Pensando, pensando, he llegado a una diferencia fundamental y no pequeña entre españoles y austriacos. Ni para bien, ni para mal.
6 de Febrero.- En mi familia, es público y notorio, somos unos cachondos mentales que nos reímos hasta de nuestra propia sombra (espero y supongo que una de las cosas que más harán mis lectores será echarse unas risas con Viena Directo). Supongo que, además, como somos de buen natural, cultivamos una suerte de “buena sombra” al reírnos de las cosas, y nunca somos crueles o ridiculizamos cosas que puedan hacer daño de verdad.
O eso creía yo, hasta que llegué a Austria.
Una experiencia por la que pasa el inmigrante en este país, más tarde o más temprano, es la de hacer un chiste completamente inofensivo, o que a él se lo parece, y que los aborígenes se echen las manos a la cabeza o se les quede la sonrisa congelada.
Por ejemplo, un día, en una reunión de amigos mixta (aborígenes de aquí y aborígenes españoles) un amigo mío empezó a hablar de sus ancestros (de los suyos propios, no de los de la concurrencia, que está feo andar mentándole la madre a la gente) y, en un momento dado, dijo:
-Algún judío debió de andar por ahí también, porque mirad qué napias me dejó jajaja…ja…ja….…ja.Ejem –. Silencio dramático. Había rozado un tema tabú (hay que explicar que, en los cuarenta, “los rubios”, lo mismo que nuestro Quevedo, otro antisemita destacado, se dedicaron a caricaturizar a los pobres hebreos a base de dibujares con una nariz aguileña que era más grande cuanto más nazi era el dibujante).
Otro de los “puntos de dolor” involuntarios, se produce cuando los españoles sacamos nuestra veta “anarca” y nos reímos de la autoridad. De cualquier autoridad. Esto lo habrá visto clarísimo cualquiera de mis lectores que tenga una pareja/un parejo austriaca/o.
Con los años, yo he llegado a la conclusión de que España es tan ingobernable porque los españoles somos básicamente incapaces de tomarnos en serio el hecho de que hay personas que puedan decidir (¡Y de qué manera!) sobre lo que sucede en nuestra vida. Vamos, de tomarles en serio a ellos. Yo creo que, por un lado, esto obedece a que, de costumbre, hemos tenido siempre unos gobernantes más malos que la carne del pescuezo. O sea, probablemente, si se hiciera un ranking de gobernantes cafres, creo que España ganaría por goleada y quizá solo podrían hacernos la competencia algunos países africanos de esos en los que el canibalismo era práctica común hasta hace poco.
Contemplar en visión retrospectiva a los reyes que hemos tenido desde la Edad Media es asistir a un desfile de los horrores difícilmente superable. Seres tozudos, bestiales (Fernando VII, una de las personas más indeseables que ha pisado este planeta), incultos, cerriles, cuando no discapacitados psíquicos, los pobres (Carlos II, engendrado, según franca confesión de su padre Felipe IV, “con las últimas zurrapas seminales” debió de ser el momento en el que tocamos fondo) en fin.
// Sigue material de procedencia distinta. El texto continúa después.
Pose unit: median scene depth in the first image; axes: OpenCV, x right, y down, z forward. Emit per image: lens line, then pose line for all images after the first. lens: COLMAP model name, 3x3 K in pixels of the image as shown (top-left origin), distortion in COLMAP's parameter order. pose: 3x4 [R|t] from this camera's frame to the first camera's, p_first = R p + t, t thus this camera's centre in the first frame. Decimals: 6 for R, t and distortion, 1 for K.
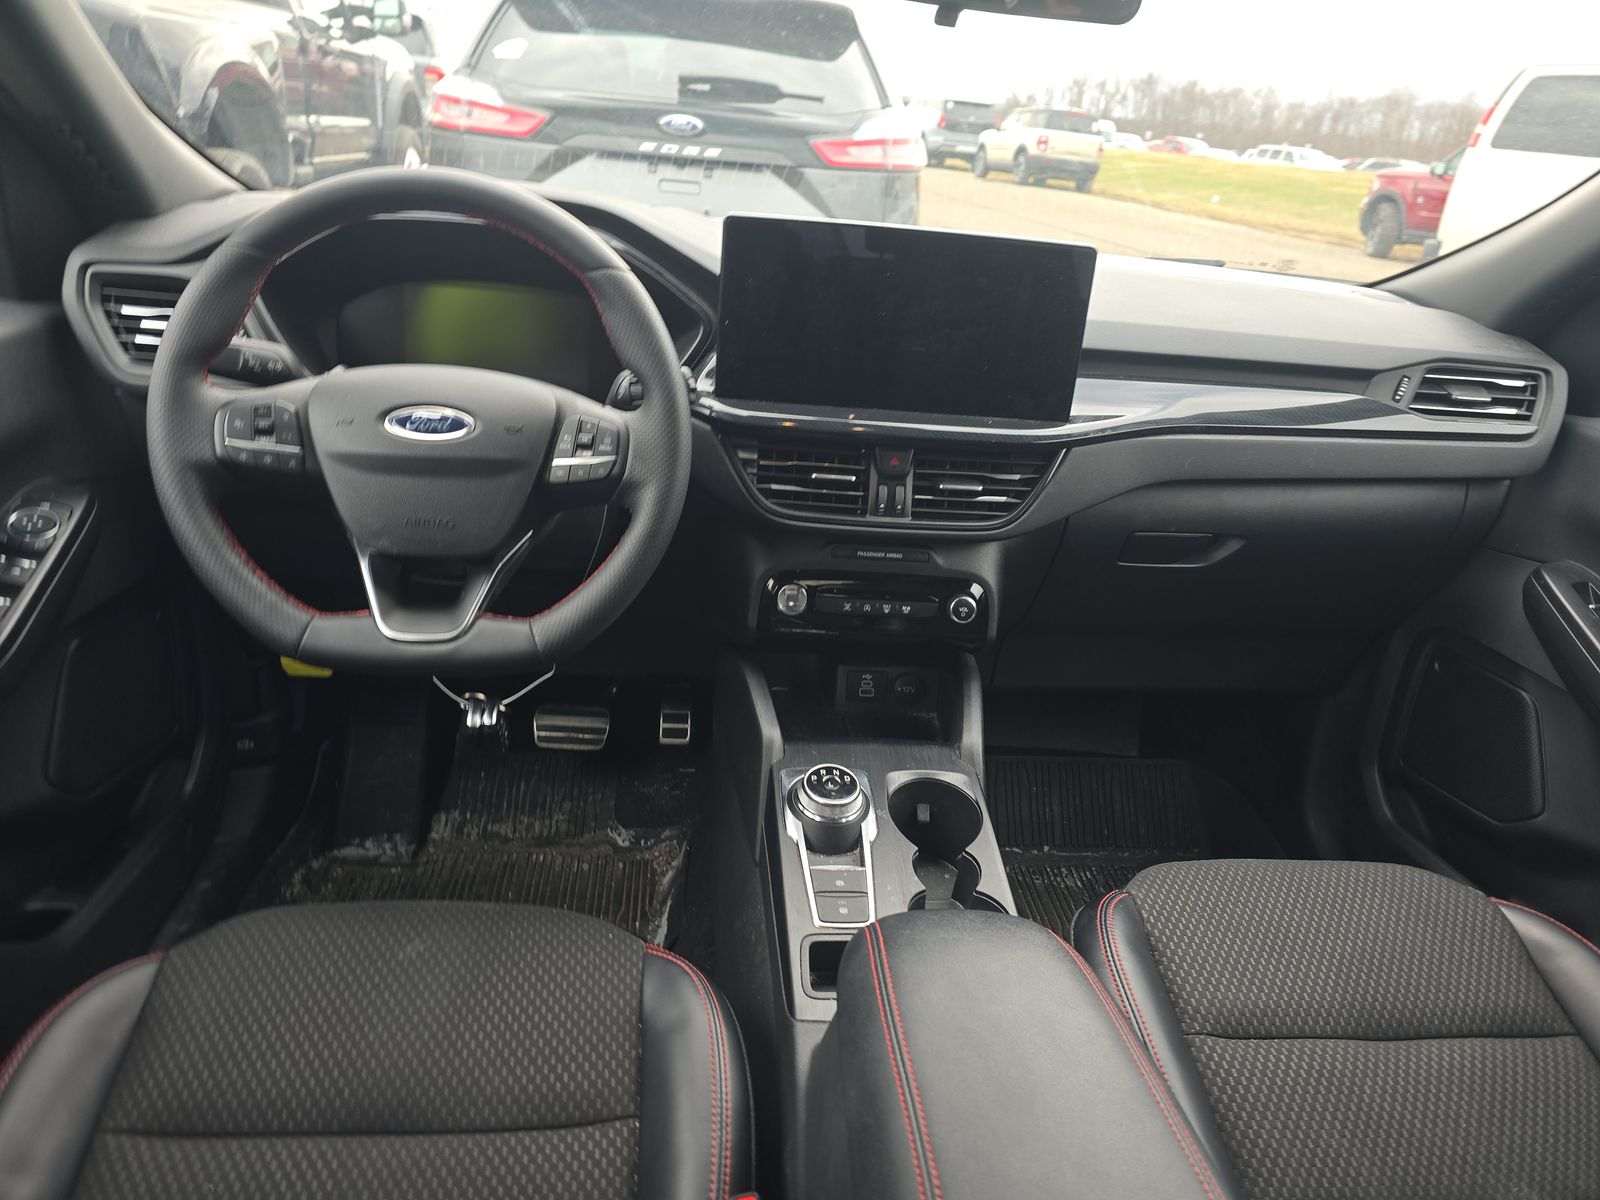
lens RADIAL K [[1075.2, 0, 800.5], [0, 1075.2, 602.6], [0, 0, 1]] dist [0.031819, 0.001152]
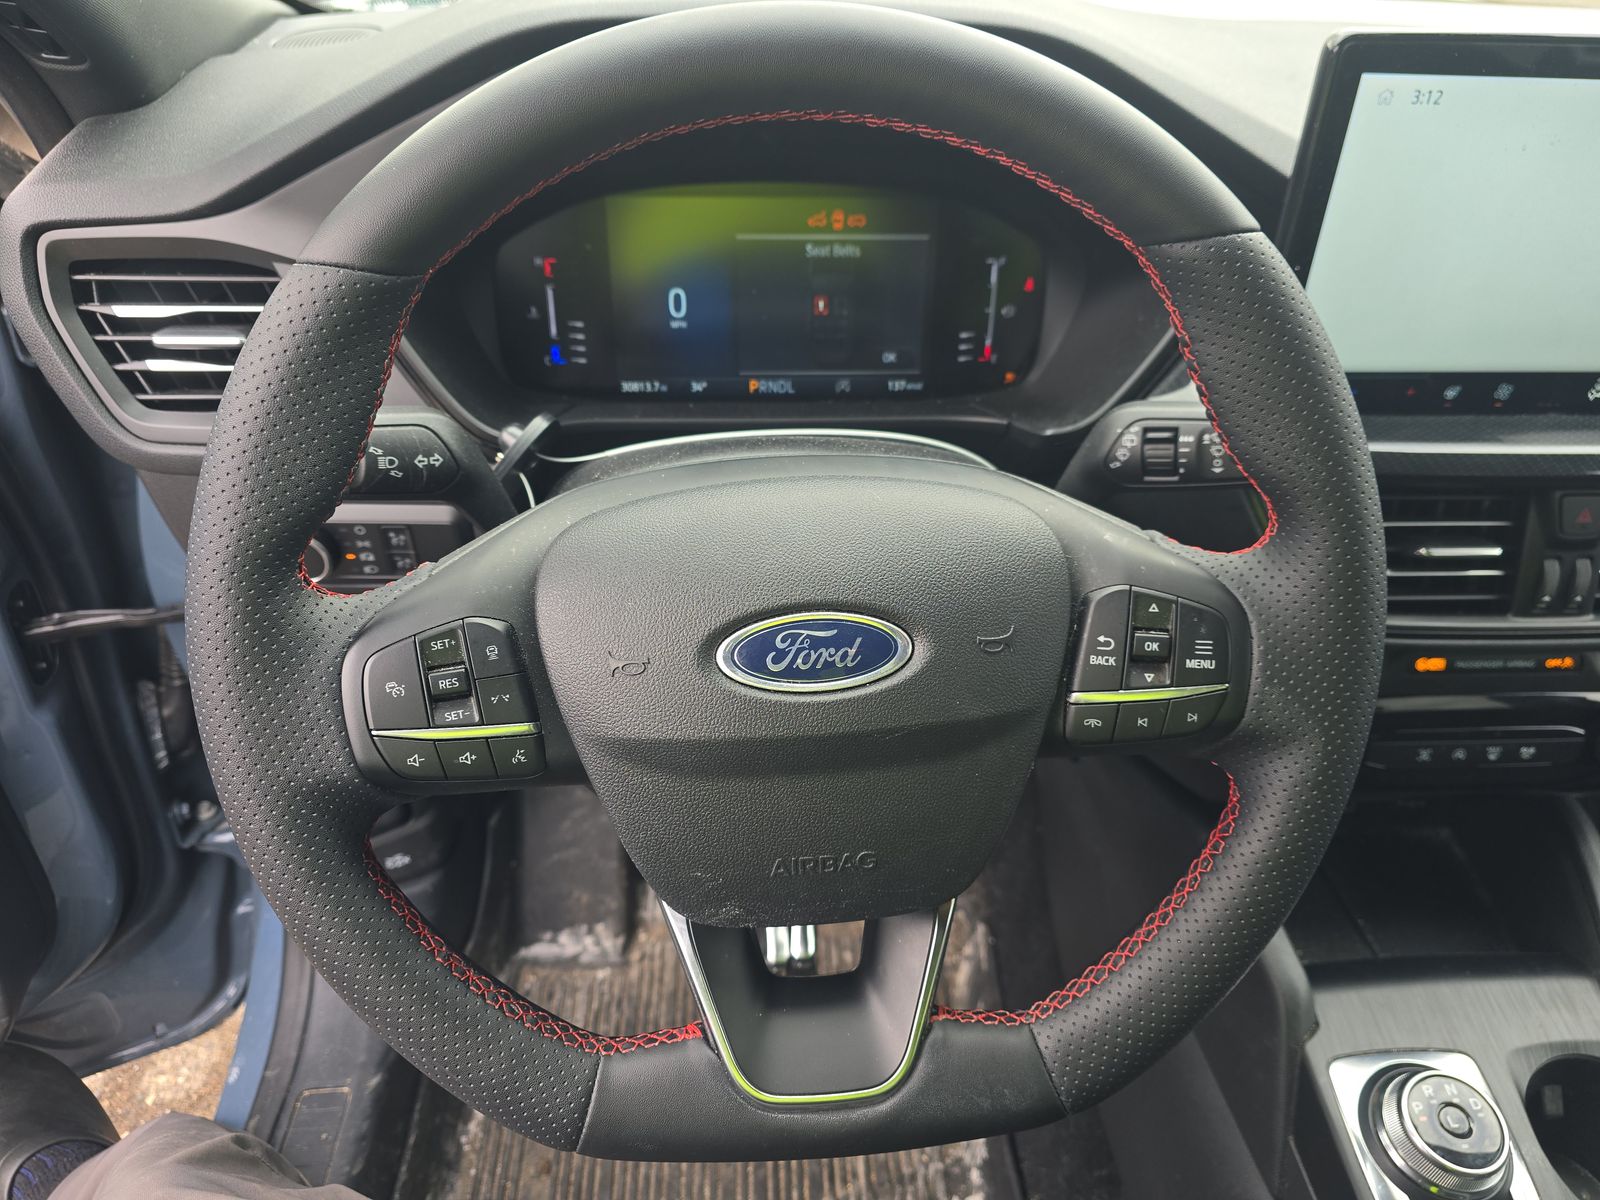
lens RADIAL K [[1075.2, 0, 792.3], [0, 1075.2, 599.6], [0, 0, 1]] dist [0.031819, 0.001152]
pose [[0.996852, -0.030564, -0.073158, -0.247122], [0.044904, 0.978102, 0.203226, -0.210227], [0.065344, -0.205871, 0.976395, 0.451581]]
Así las cosas, al pueblo que le tocó sufrir a esta pandilla de bestias, solo le quedó defenderse, y lo hizo con un humor que a veces bordeaba el negro oscuro (Parid, bella flor de lis que, en ocasión tan extraña, si parís, parís a España, y si no parís, a París).
Y ya se sabe, si se empieza a hacer chistes y a decir que el rey está desnudo (o de cacería con una chati rubia siliconada) y las raras veces en que el rey está vestido, el pobre, pues es muy difícil deshacer la costumbre.
Luego está un cierto orgullo congénito, fruto probablemente de siglos de atraso educativo (la ignorancia es atrevida) que hace que a los españoles (en general y a diferencia de los austriacos) se nos haga muy cuesta arriba, pero muy cuesta arriba, tener la generosidad y la humildad de reconocer la excelencia ajena.
Aquí se pasan, vale, es cierto. Cualquier mastuerzo que ocupe un puesto de responsabilidad (llegar a jefe no es tan difícil, si no que se lo digan a Hitler o a Trump) tiene bastantes oportunidades de permanecer indiscutido e indiscutible hasta que llega al búnker, pero lo de los españoles es un poco el otro extremo, también hay que reconocerlo.
¿Con cuál nos quedamos? En esto, como en otras cosas, solo nos queda vivir con el corazón partío.